Hard-Hat Detection for Construction Safety Visualization

1Department of Civil and Environmental Engineering and Construction, Howard R. Hughes College of Engineering, University of Nevada, Las Vegas, NV 89154, USA
2Cerner Corporation World, Kansas City, MO 64117, USA
3Department of Computer Science, Howard R. Hughes College of Engineering, University of Nevada, Las Vegas, NV 89154, USA

Received 30 September 2014; Accepted 17 January 2015

Academic Editor: F. Pacheco-Torgal

Copyright © 2015 Kishor Shrestha et al. This is an open access article distributed under the Creative Commons Attribution License, which permits unrestricted use, distribution, and reproduction in any medium, provided the original work is properly cited.

Abstract

In 2012, 775 fatalities were recorded, and many more were injured at construction sites in the United States. Of these, 415 fatalities (54%) were due to fall, slips, and trips as well as being struck by falling objects. In order to decrease fatalities at construction sites to these types of events, the Occupational Safety and Health Administration (OSHA) provides Fall Prevention and OSHA-10 trainings to construction workers. Moreover, safety personnel monitor whether the workers use personal protective equipment (PPE) properly.
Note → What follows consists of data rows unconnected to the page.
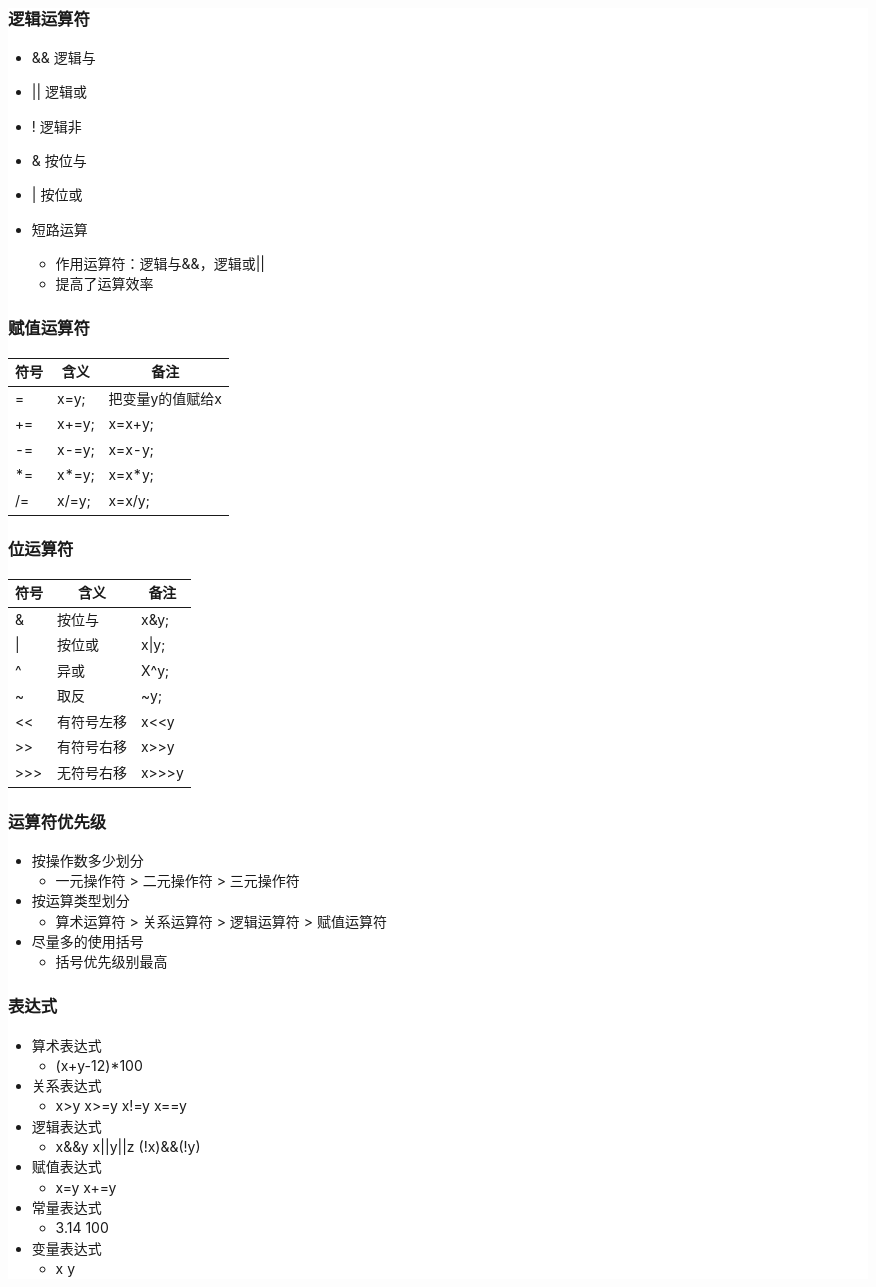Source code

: ### 逻辑运算符
* &&	逻辑与
* ||	逻辑或
* !	逻辑非
* &	按位与
* |	按位或

* 短路运算
    * 作用运算符：逻辑与&&，逻辑或||
    * 提高了运算效率

### 赋值运算符
| 符号 | 含义 | 备注 |
| ---- | ---- | ---- |
| = | x=y; | 把变量y的值赋给x| 
| += | x+=y; | x=x+y;| 
| -= | x-=y; | x=x-y;| 
| *= | x*=y; | x=x*y;| 
| /= | x/=y; | x=x/y;| 

### 位运算符
| 符号 | 含义 | 备注 |
| ---- | ---- | ---- |
| &	| 按位与	| x&y;| 
| &#124; | 按位或| 	x&#124;y;| 
| ^	| 异或| 	X^y;| 
| ~	| 取反| 	~y;| 
| << | 	有符号左移| 	x<<y| 
| \>> | 	有符号右移| 	x>>y| 
| \>>> | 	无符号右移| 	x>>>y| 


### 运算符优先级
* 按操作数多少划分
    * 一元操作符 > 二元操作符 > 三元操作符
* 按运算类型划分
    * 算术运算符 > 关系运算符 > 逻辑运算符 > 赋值运算符
* 尽量多的使用括号
    * 括号优先级别最高
    
### 表达式
* 算术表达式
    * (x+y-12)*100
* 关系表达式
    * x>y	x>=y	x!=y	x==y
* 逻辑表达式
    * x&&y	x||y||z	(!x)&&(!y)
* 赋值表达式
    * x=y x+=y
* 常量表达式
    * 3.14	100
* 变量表达式
    * x y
Data shows that construction fatalities have decreased by 2% annually since 1994; however, the owners still are not satisfied with this result. Various studies have shown that fall is the biggest contributor for construction fatalities. One study showed that half of the fall fatalities were because the workers either had not used PPEs or had not used them properly. In addition, studies showed that, with proper use of hard hats, the fatalities due to fall, slips, trips, and being struck by falling objects could be reduced. This study developed and tested a hard-hat detection tool that uses image-processing techniques to identify whether workers are wearing hard hats. The tool dispatches warning messages if the workers do not use hard hats.